Ill health in reptiles can be subtle, so what signs should be considered a warning that there might be a problem?
- Changes in appetite – most often a reduction or loss of appetite – might be seen in the case of a sick reptile. If the reduction of appetite has been slightly longer-term then weight loss may occur as a consequence.
- Changes in behaviour may occur, such as reductions in movement, or resenting handling when this is normally tolerated. You may also notice changes in basking habits or prolonged soaking in the water bowl. Getting to know how your reptile normally behaves will allow any change to be noticed quickly.
- Changes to the frequency or consistency of faeces or urates. Absence or reduction or change to urates and faeces is a reasonably common feature of illness.
- Changes to the skin either in colour or texture. Shedding of the skin may be affected in some ill reptiles.
- Difficulty breathing or discharge from the nose or mouth. This might be seen if there is a respiratory infection or infection of the mouth.
- Physical signs such as swellings or lumps may be seen in any reptile, as well as lameness in species with legs.

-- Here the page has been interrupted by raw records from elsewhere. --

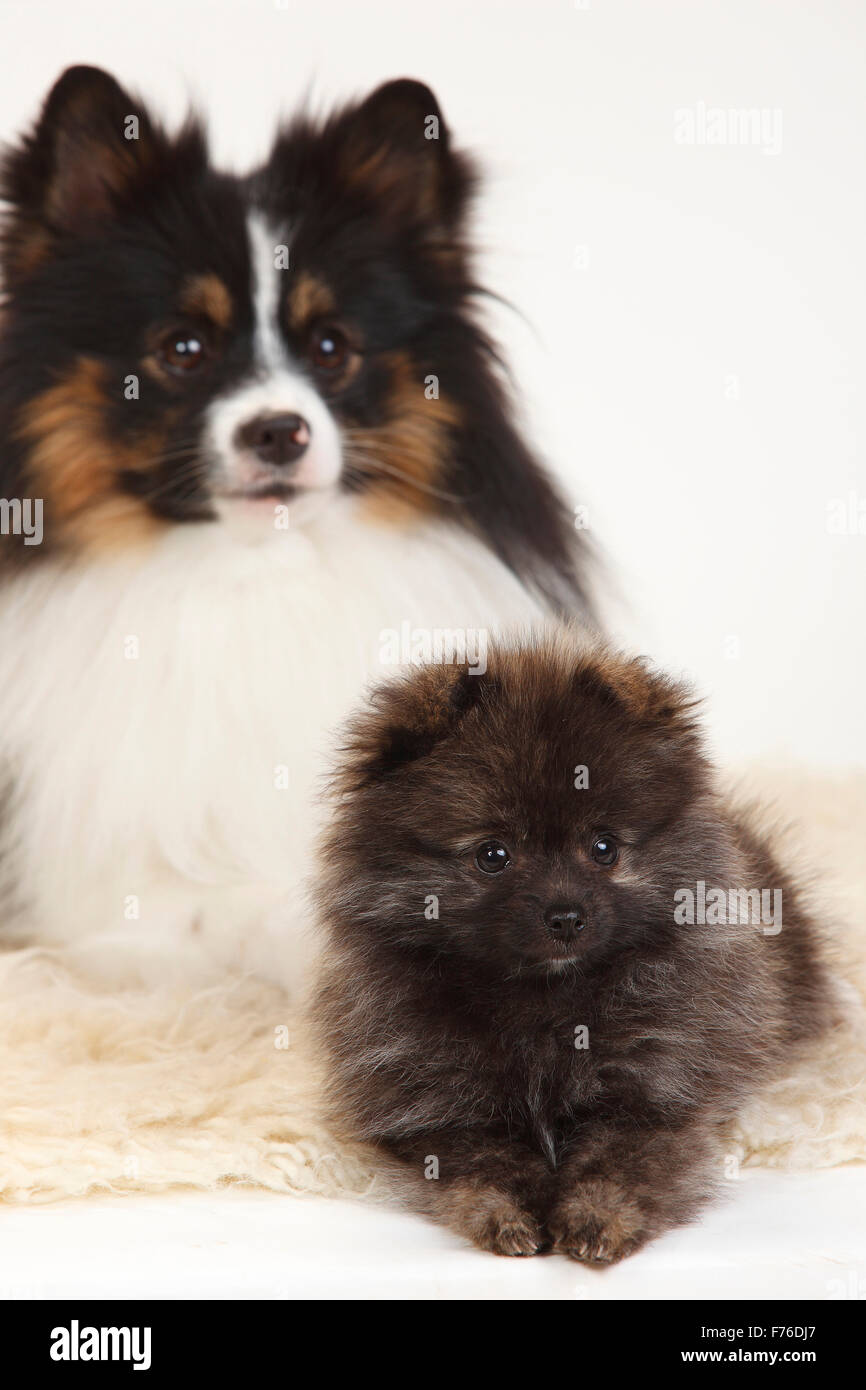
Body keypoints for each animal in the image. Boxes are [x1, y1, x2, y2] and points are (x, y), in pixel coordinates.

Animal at [311, 636, 834, 1267]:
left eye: (604, 848)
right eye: (493, 855)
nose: (565, 916)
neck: (545, 1002)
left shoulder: (656, 1090)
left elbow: (623, 1162)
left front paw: (597, 1219)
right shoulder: (430, 1101)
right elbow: (480, 1162)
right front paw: (507, 1216)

Some signs of ill health will be more apparent than others.
However, with keen observation and a knowledge of what is normal any deviation will soon be identified. Many signs of illness in reptiles are vague and nonspecific. This can make it a challenge to identify symptoms of disease and to be sure it is attributed to a health problem.

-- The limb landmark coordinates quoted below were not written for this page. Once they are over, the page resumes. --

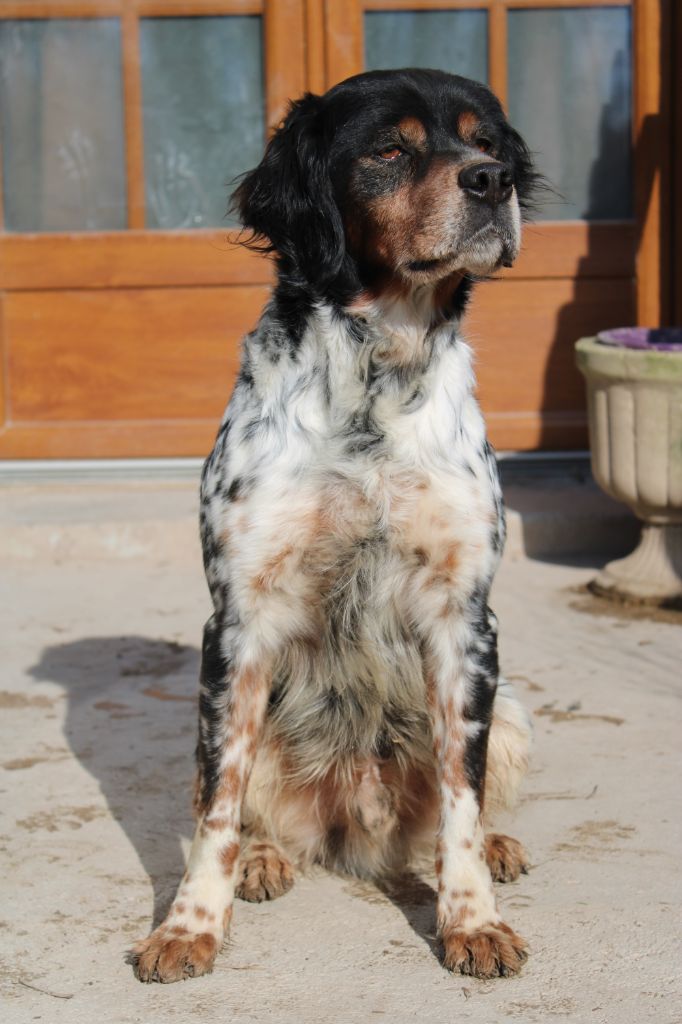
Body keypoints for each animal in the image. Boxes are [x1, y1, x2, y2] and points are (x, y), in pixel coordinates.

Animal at [132, 68, 538, 983]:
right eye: (388, 149)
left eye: (487, 144)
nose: (491, 183)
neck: (376, 384)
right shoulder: (238, 623)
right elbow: (217, 806)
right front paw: (189, 927)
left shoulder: (467, 619)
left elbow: (460, 796)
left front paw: (472, 920)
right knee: (238, 801)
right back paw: (262, 858)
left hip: (514, 709)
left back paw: (499, 848)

If you are concerned that your reptile is showing signs or ill health it is best to seek veterinary care for your pet promptly. If in doubt about the health status of your reptile it would always be wise to err on the side of caution and seek advice from a vet. If veterinary care is sought early in the course of disease, the reptile has the best chance of a positive outcome. A regular check up for your pet with your vet also facilitates the opportunity to screen for problems and be proactive in ensuring the wellbeing of the reptile.